On July 25, 1990, police officer Kenan Kaizer saw 31-year-old Richard McIntyre drinking a beer when he got out of his car to go into a convenience store in Bismarck, North Dakota.
Kaizer checked and discovered that McIntyre’s driver’s license was suspended. So when McIntyre came out of the store and drove off in his car, Kaizer stopped him and attempted to arrest him for driving with a suspended license. A scuffle ensued and McIntyre punched Kaizer in the face.

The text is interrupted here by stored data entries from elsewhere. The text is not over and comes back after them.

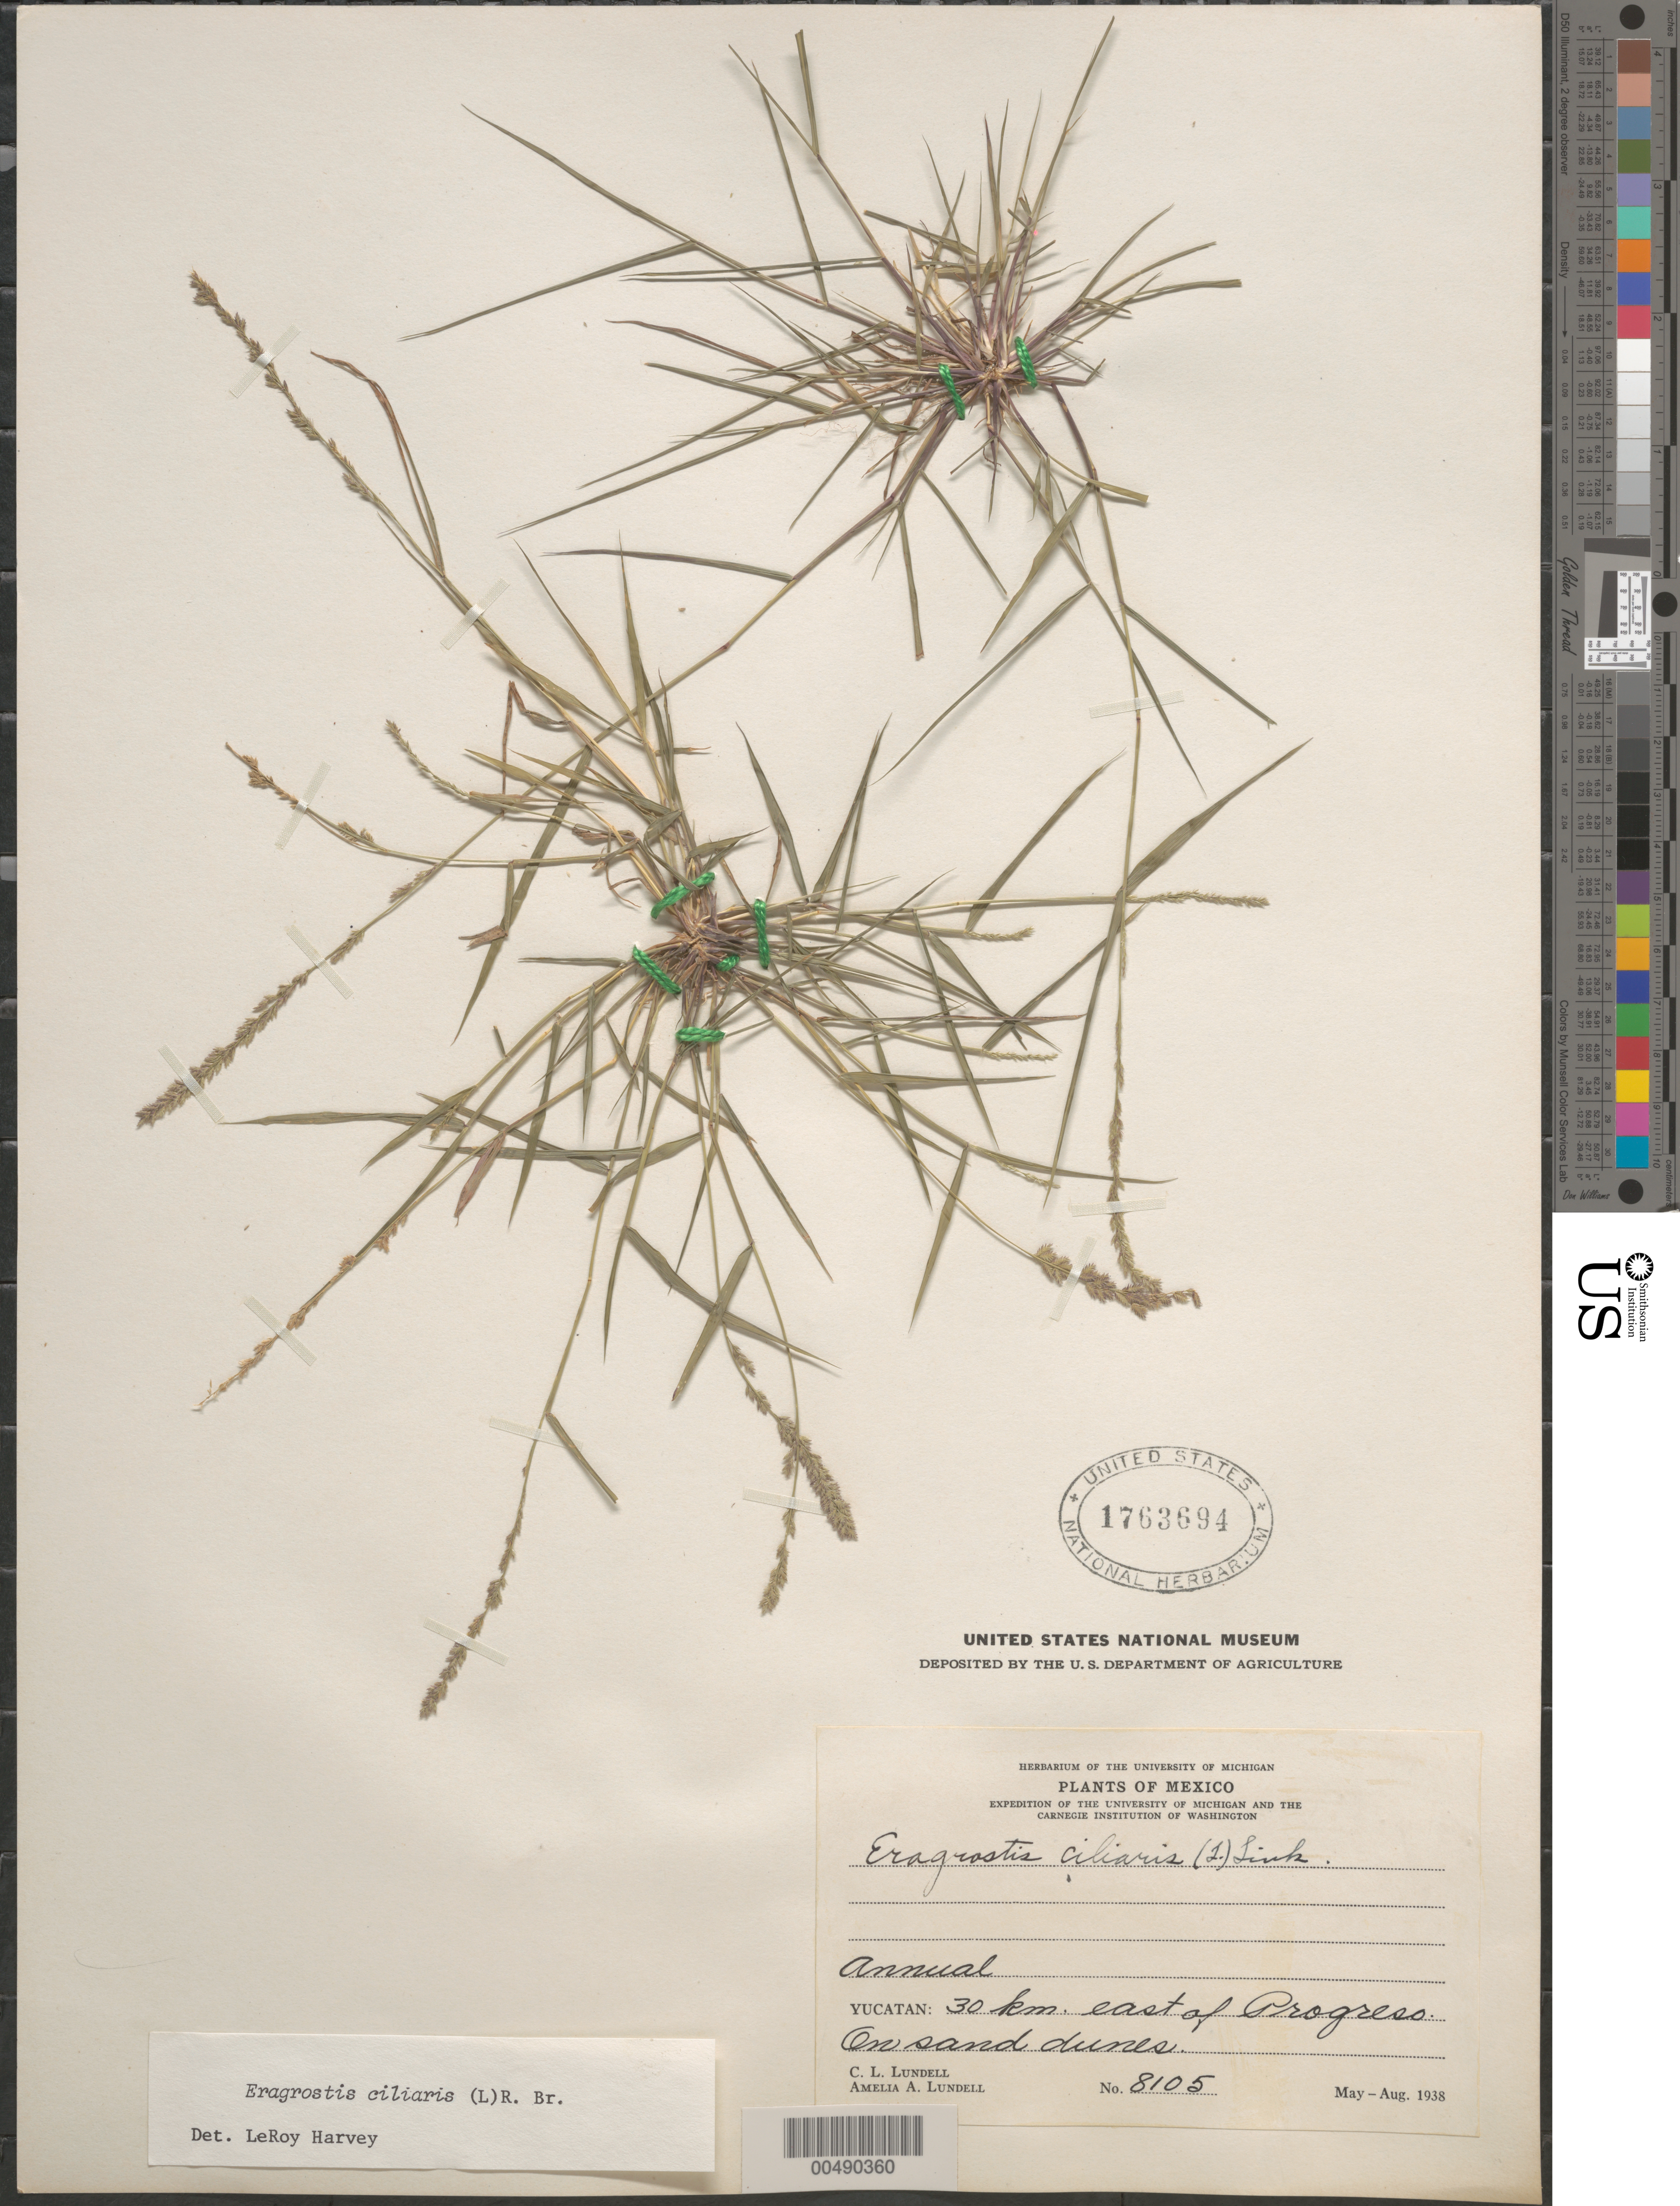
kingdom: Plantae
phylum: Tracheophyta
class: Liliopsida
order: Poales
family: Poaceae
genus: Eragrostis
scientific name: Eragrostis ciliaris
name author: (L.) R. Br.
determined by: Harvey, L. H.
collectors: C. L. Lundell & A. A. Lundell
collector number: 8105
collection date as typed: May 1938 to Aug 1938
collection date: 1938-05/1938-08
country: Mexico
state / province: Yucatan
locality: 30 km E of Progreso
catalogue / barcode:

McIntyre was charged with felony assault and went to trial in Burleigh County Circuit Court in June 1991. McIntyre testified that he was acting in self-defense after Kaizer attacked him—a claim that Kaizer denied. McIntyre’s attorney sought to cross-examine Kaizer about a pending lawsuit filed by another person who alleged that Kaizer used excessive force to arrest him. The judge refused to allow the evidence about the other case because that case was based on “unfounded allegations.”
On June 28, 1991, a jury convicted McIntyre of assault. He was sentenced to 14 months in prison, but all except the first 60 days were suspended for two years.
In June 1992, the North Dakota Supreme Court reversed the conviction and ordered a new trial. The court ruled that the judge had given erroneous jury instructions and erroneously excluded the evidence of Kaizer’s use of excessive force in the other case.
“The circumstances of the altercation between Kaizer and McIntyre were in dispute,” the court stated. “So, evidence of Kaizer’s character for using excess force was admissible.”
On November 19, 1992, the Burleigh County District Attorney’s office dismissed the case.